### EXERCISE DIRECTIONS
Give the entries below again exactly. Their pictures are not needed.

──────── GIVEN ENTRIES

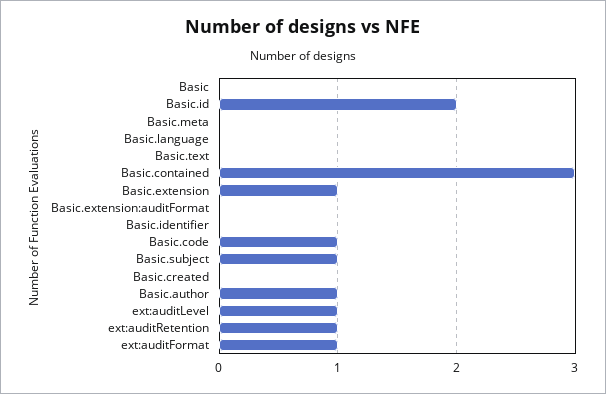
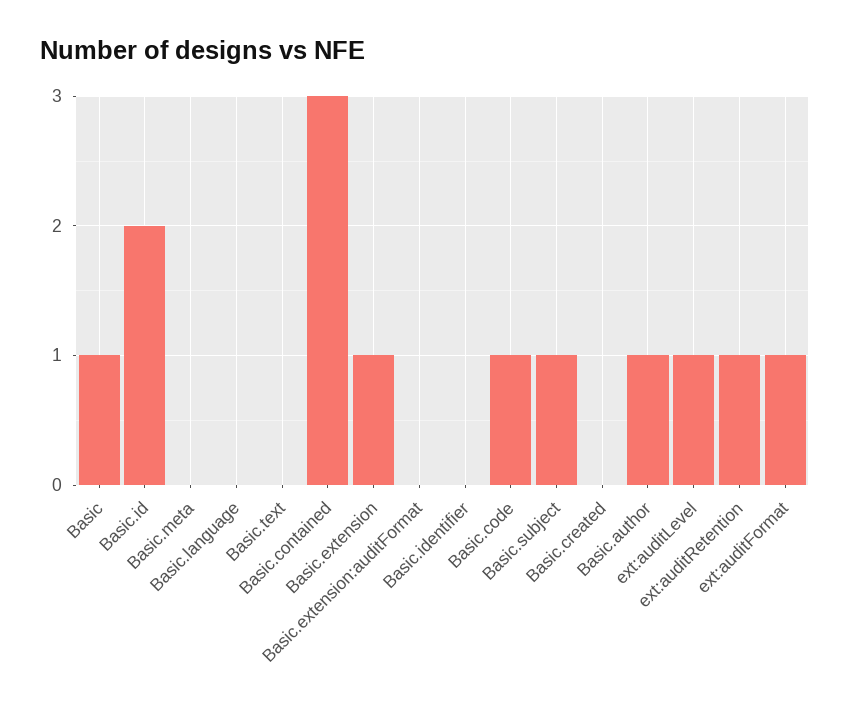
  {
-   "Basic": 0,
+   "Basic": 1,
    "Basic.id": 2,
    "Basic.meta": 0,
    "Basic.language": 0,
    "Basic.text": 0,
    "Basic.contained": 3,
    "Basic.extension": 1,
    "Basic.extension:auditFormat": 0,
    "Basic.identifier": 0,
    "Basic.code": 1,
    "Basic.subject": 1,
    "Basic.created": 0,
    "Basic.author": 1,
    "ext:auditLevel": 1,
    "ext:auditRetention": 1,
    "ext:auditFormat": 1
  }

────────────────

### RESPONSE
  {
-   "Basic": 0,
+   "Basic": 1,
    "Basic.id": 2,
    "Basic.meta": 0,
    "Basic.language": 0,
    "Basic.text": 0,
    "Basic.contained": 3,
    "Basic.extension": 1,
    "Basic.extension:auditFormat": 0,
    "Basic.identifier": 0,
    "Basic.code": 1,
    "Basic.subject": 1,
    "Basic.created": 0,
    "Basic.author": 1,
    "ext:auditLevel": 1,
    "ext:auditRetention": 1,
    "ext:auditFormat": 1
  }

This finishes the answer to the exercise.